Happy people have more friends

Writers are always happy when people read their articles and books, but most writers have to come to terms with the fact that their writings will be quickly forgotten.
Keep in mind the millions of out-of-print books.
Of course, some well-read books last longer than others. Some are read for decades, and even for a century or two. But what about a writer whose books are still in print after 2,000 years?
Such a writer is Quintus Ennius, who was born in 239 B.C.
Ennius was a famous Latin poet and regarded by the Romans as the father of Latin poetry. He also wrote comedies, satires, and epigrams.
If you want to read this third-century B.C. writer, you can choose from almost 450 books on Amazon.com that include his writings. Amazon also has an 18×24-inch portrait of this distinguished Roman for $49.99.
Certainly, his wisdom is tried and true if it’s still being read after all this time.
That’s why I was interested in his saying, “Amicu certus in re incerta cernitur.”
In other words, “a sure friend is known when in difficulty.” Or alternately, “a sure friend is known in unsure times.”
That quotation has been rephrased and re-rephrased every century since. From around 1000 A.D. comes this translation: “A friend shall be known in time of need.”
In the 13th century, it was “a friend in need is one who helps when one is in need or difficulty.” In the 15th century, in “Old English,” it read thus: “It is sayd, that at the nede the frende is knowen.”
By the 17th century, the phrase had been changed to our familiar “A friend in need is a friend indeed.”
Last Sunday at the Water’s Edge restaurant, our family had a conversation about what that really means–“a friend in need is a friend indeed.”
We had conflicting ideas. Some thought it meant we had to help other people in need. Others thought that real friends are there when you need them. But finally we figured out that it has to work both ways.

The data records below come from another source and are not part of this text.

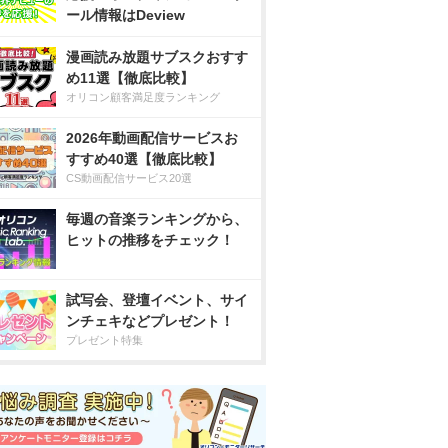
ール情報はDeview
漫画読み放題サブスクおすす
め11選【徹底比較】
オリコン顧客満足度ランキング
2026年動画配信サービスお
すすめ40選【徹底比較】
CS動画配信サービス20選
毎週の音楽ランキングから、
ヒットの推移をチェック！
試写会、登壇イベント、サイ
ンチェキなどプレゼント！
プレゼント特集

So this is the litmus test for friendship–a friend is there in the troubling and hard times, as well as in the fun times. A friend is there for you and you are there for your friend.
Emily Sohn, a prolific freelance science writer, has “A Recipe for Happiness” in “Science News” (a web-site for children aged nine-14) in which she reports “that happy people . . . have more friends.”
She quotes psychologist Sonja Lyubomirsky of the University of California, who has been a happiness researcher for 18 years.
Lyubomirsky says that research-backed happiness boosters include “making friends and family members a big part of your life.” And if you don’t have family, it’s all the more important to have “real” friends.
Speaking to the nine- to 14-year-olds who read “Science News,” Lyubomirsky says there are things anyone can do to become happy, like making friends, “no matter how young you are.”
And remember, you can do the same thing “no matter how old you are.”
It’s up to you to be “a friend indeed” to “a friend in need.”